BEIRUTE (Reuters) - A Síria decretou tréguas nos arredores de Damasco e em uma província do norte nesta sexta-feira, mas não freou os combates no principal campo de batalha de Aleppo após uma intensificação da violência que a Organização das Nações Unidas (ONU) disse revelar um "descaso monstruoso" pelas vidas de civis.

Um novo "regime de calma" deve ter início à 1h da manhã local de sábado e durar um dia em Ghouta, bairro do leste da capital, e três no interior da província costeira de Latakia, ao norte, disse o Exército em um comunicado.

Mas, ao excluir a cidade de Aleppo, cenário dos piores episódios recentes de violência, as tréguas breves dificilmente irão ressuscitar o cessar-fogo e as conversas de paz que desmoronaram nesta semana.

No pior dos ataques recentes, um bombardeio aéreo destruiu um hospital em uma área controlada por rebeldes de quarta para quinta-feira. A entidade francesa Médicos Sem Fronteiras, que auxiliava o hospital, disse nesta sexta-feira que o número de mortes subiu para pelo menos 50, incluindo seis médicos.

Uma fonte militar síria afirmou que Aleppo foi excluída das tréguas recém-anunciadas "porque em Aleppo há terroristas que não pararam de atingir a cidade e seus moradores... há um grande número de mártires em Aleppo, e é por isso que a situação é diferente lá".

A agência russa de notícias Interfax citou o agente a cargo de um centro russo de monitoramento do cessar-fogo segundo o qual as tréguas significam que todas as ações militares serão interrompidas nas áreas contempladas.

Damasco descreveu as tréguas como uma tentativa de preservar um acordo de "cessação das hostilidades" mais amplo e em vigor desde fevereiro.
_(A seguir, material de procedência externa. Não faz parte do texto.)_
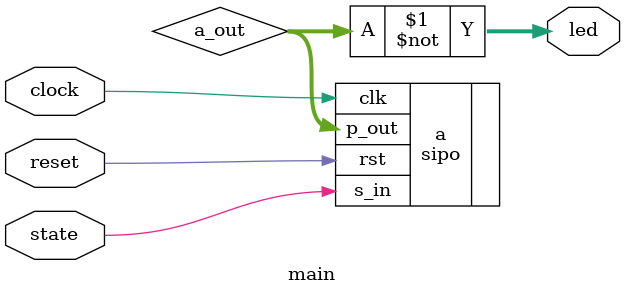
<source format=v>
module main (
    input wire clock,
    input wire reset,
    input wire state,      // Input signal (e.g., from a switch or button)
    output wire[5:0] led        // Output signal (e.g., to an LED)
);
    wire [5:0] a_out;

    sipo #(.WIDTH(6)) a
       (.clk(clock),
        .rst(reset),
        .s_in(state),
        .p_out(a_out)
       );
    
    assign led = ~a_out;

endmodule

</source>
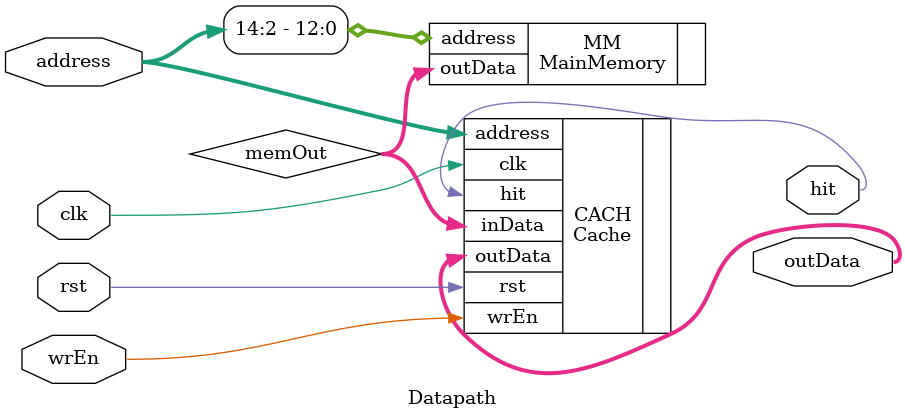
<source format=v>
module Datapath(
  clk, rst, wrEn, address, hit, outData
);
    input clk, rst, wrEn;
    input[14:0] address;
    output hit;
    output[31:0] outData;

    wire[127:0] memOut;

    Cache CACH(.clk(clk), .rst(rst), .wrEn(wrEn), .address(address), .inData(memOut), .outData(outData), .hit(hit));
    MainMemory MM(.address(address[14:2]), .outData(memOut));

endmodule // Datapath
</source>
Esse cessar-fogo, patrocinado por Washington e Moscou, deu ensejo a conversas de paz, mas desandou completamente nos últimos dias, assim como as negociações em Genebra.

A violência está "disparando de volta para os níveis que vimos antes da cessação das hostilidades", disse o Alto Comissário das Nações Unidas para os Direitos Humanos, Zeid Ra'ad al-Hussein.

"Existem relatos profundamente perturbadores sobre reforços militares indicando preparativos para uma escalada letal", afirmou Zeid em um comunicado que descreveu um "descaso monstruoso pelas vidas de civis por parte de todos os lados do conflito".

O domínio total de Aleppo seria o prêmio mais importante para o presidente sírio, Bashar al-Assad, que vem tendo dificuldade para manter o controle de seu país ao longo da guerra civil de cinco anos que, segundo o enviado da ONU, Staffan de Mistura, matou até 400 mil pessoas.